▶ **Assignment**:
Pictures stay out of the copy; set down each line of the listing below exactly.

▶ **Data segment**:
________________________________________

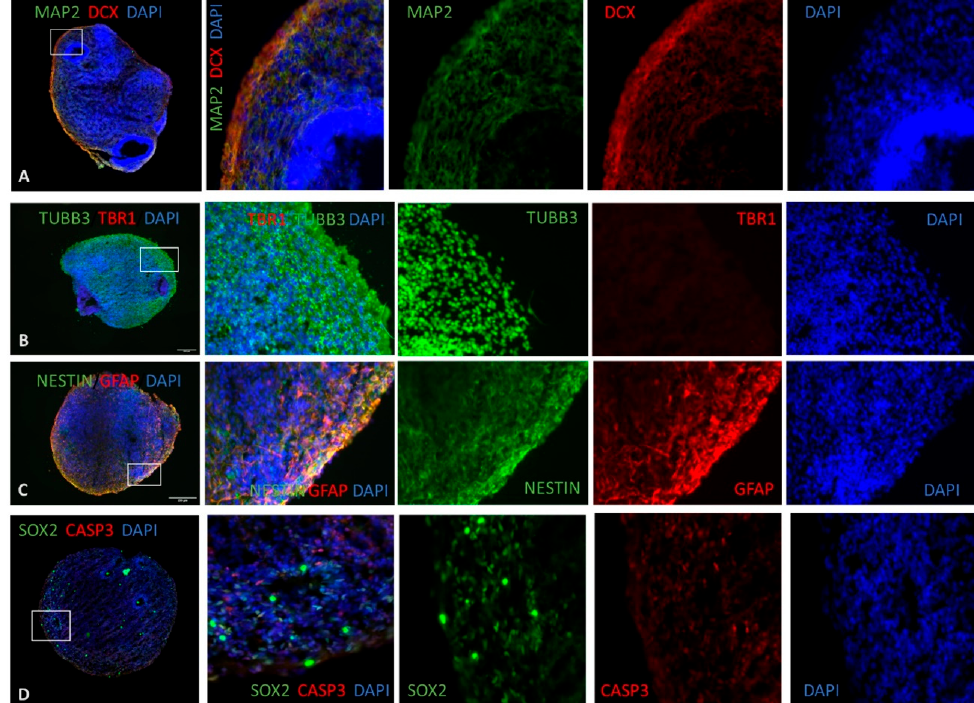
Figure 3. Differentiation of human cerebral organoids in vitro. Representative immunostaining of human cerebral organoids with 45 days post-differentiation, in cryosections with 10–15 µ m. Scale bars: 200 µ m. Nuclear staining with DAPI (blue). ( A ) Staining for the neuronal marker MAP2 (green) enlightens a superficial preplate, and for newborn neurons, marker doublecortin (DCX) (red). ( B ) Staining for cortical-layer neurons by tubulin beta 3 (TUBB3) (green) marker, showing a large cortical region. The pre-plate marker Tbr1 (red) for early-born neurons did not show any presence, thus revealing that early-born neurons were scarce and the brain organoids were mature. ( C ) Immunostaining of human cerebral organoids derived from iPSCs expressed for a neural stem cell marker (NESTIN) (green) at a low level and some glial fibrillary acidic protein (GFAP, human astrocytic marker) (red). ( D ) Immunostaining with neural progenitor cells (NPC) marker SOX2 for the ventricular zone (VZ) and apoptosis marker Caspase 3 (CASP3). Endothelial receptors, such as PECAM ( p ≤ 0.01), CD36 ( p ≤ 0.01), and Integrin α V β 3 ( p ≤ 0.0001), were over-expressed by P. falciparum 3D7 at 24 h of activation (Figure 2J–M). P. falciparum HB3 and Dd2 strain ( p ≤ 0.05) at 24 h. Overall, the results suggest that 24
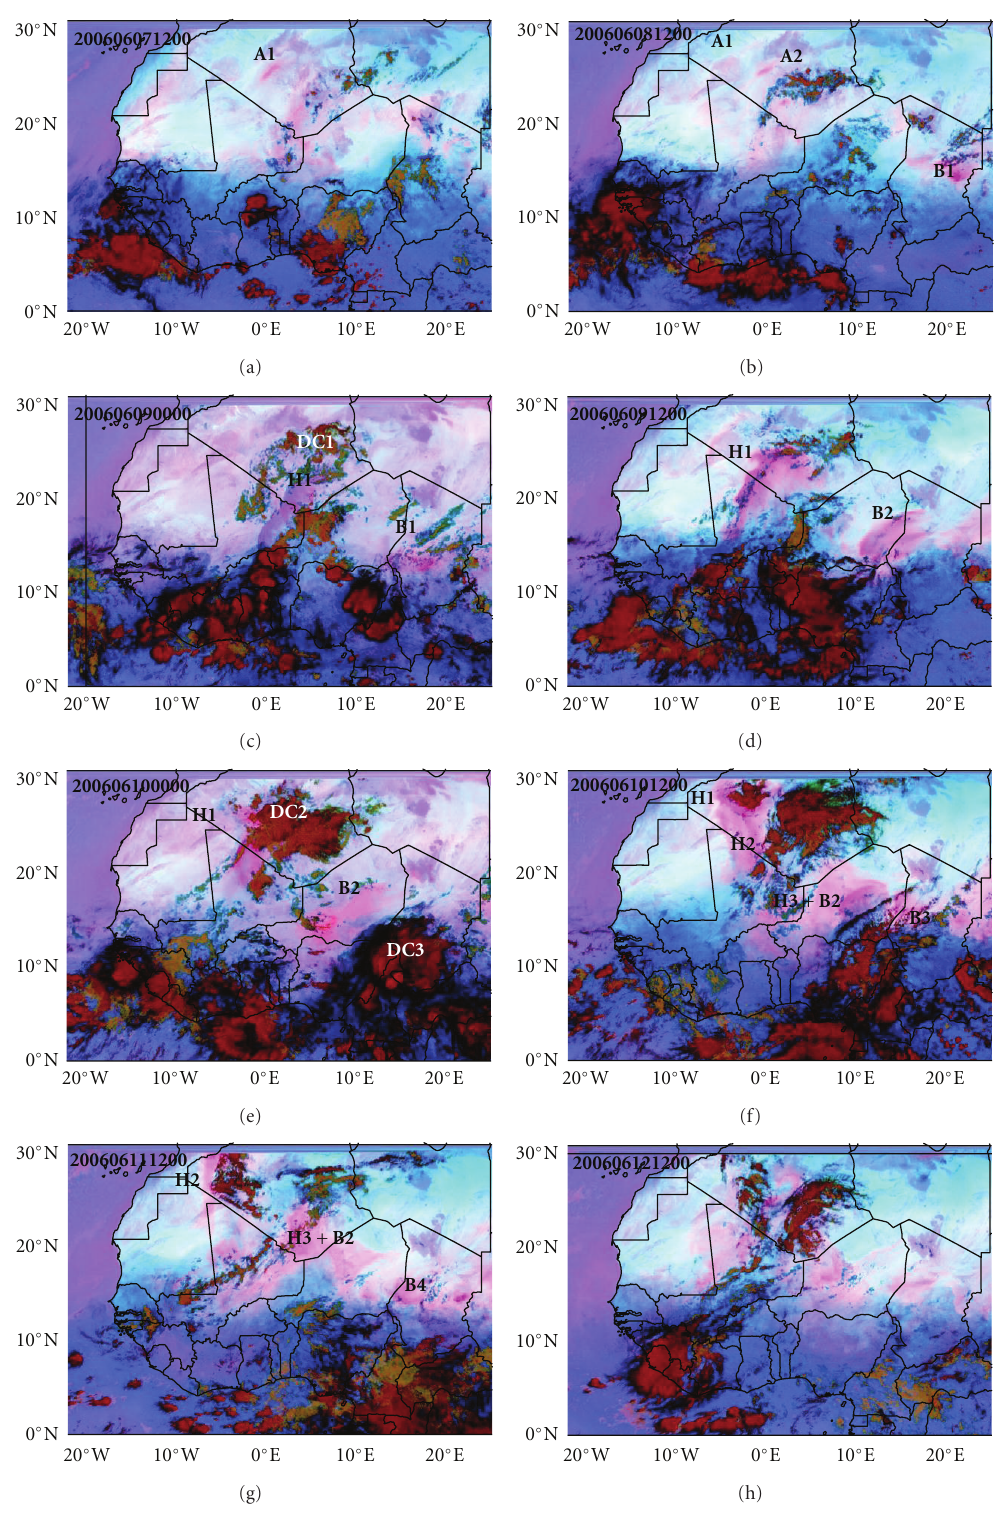
Figure 4: SEVIRI false color dust product imagery at 1200 UTC each day over the study period. Pink tones indicate dust and red-brown- black tones indicate clouds. Letters correspond to major dust and cloud features of interest (see text for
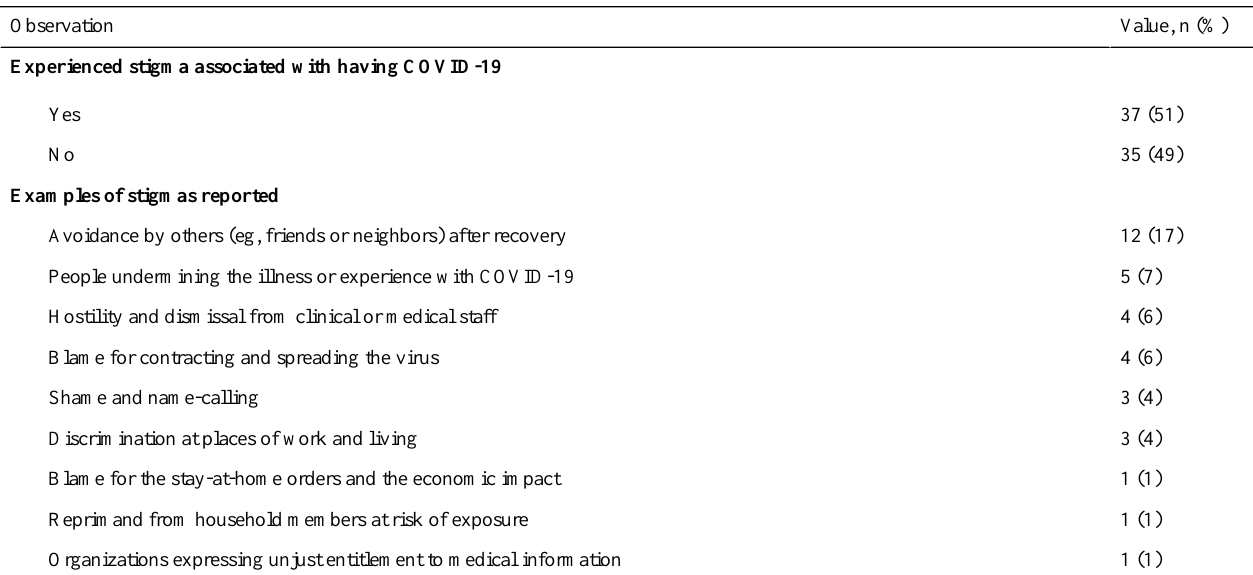
Value, n (%)Observation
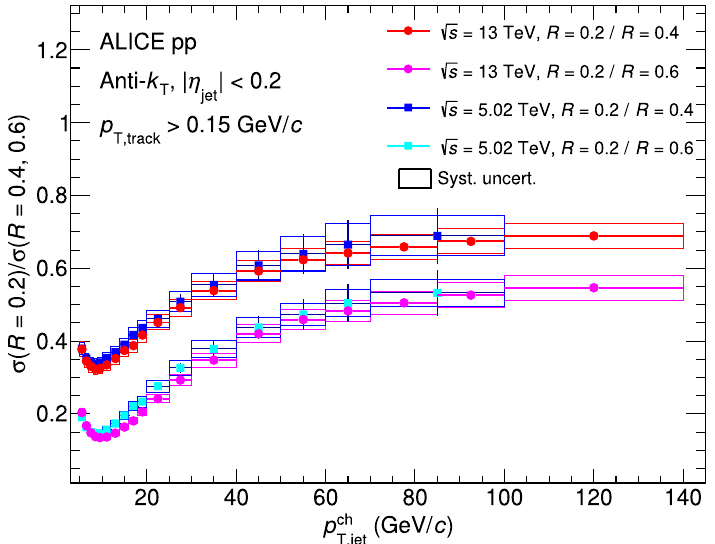
Fig. 18 Comparison of charged-particle jet cross section ratios for σ( R = 0 . 2 )/σ( R = 0 . 4 ) and σ( R = 0 . 2 )/σ( R = 0 . 6 ) without UE subtraction √ s = 13 and 5 . 02 TeV [12] in pp collisions at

________________________________________

▶ **Response area**:
Figure 3. Differentiation of human cerebral organoids in vitro. Representative immunostaining of human cerebral organoids with 45 days post-differentiation, in cryosections with 10–15 µ m. Scale bars: 200 µ m. Nuclear staining with DAPI (blue). ( A ) Staining for the neuronal marker MAP2 (green) enlightens a superficial preplate, and for newborn neurons, marker doublecortin (DCX) (red). ( B ) Staining for cortical-layer neurons by tubulin beta 3 (TUBB3) (green) marker, showing a large cortical region. The pre-plate marker Tbr1 (red) for early-born neurons did not show any presence, thus revealing that early-born neurons were scarce and the brain organoids were mature. ( C ) Immunostaining of human cerebral organoids derived from iPSCs expressed for a neural stem cell marker (NESTIN) (green) at a low level and some glial fibrillary acidic protein (GFAP, human astrocytic marker) (red). ( D ) Immunostaining with neural progenitor cells (NPC) marker SOX2 for the ventricular zone (VZ) and apoptosis marker Caspase 3 (CASP3). Endothelial receptors, such as PECAM ( p ≤ 0.01), CD36 ( p ≤ 0.01), and Integrin α V β 3 ( p ≤ 0.0001), were over-expressed by P. falciparum 3D7 at 24 h of activation (Figure 2J–M). P. falciparum HB3 and Dd2 strain ( p ≤ 0.05) at 24 h. Overall, the results suggest that 24
Figure 4: SEVIRI false color dust product imagery at 1200 UTC each day over the study period. Pink tones indicate dust and red-brown- black tones indicate clouds. Letters correspond to major dust and cloud features of interest (see text for
Value, n (%)Observation
Fig. 18 Comparison of charged-particle jet cross section ratios for σ( R = 0 . 2 )/σ( R = 0 . 4 ) and σ( R = 0 . 2 )/σ( R = 0 . 6 ) without UE subtraction √ s = 13 and 5 . 02 TeV [12] in pp collisions at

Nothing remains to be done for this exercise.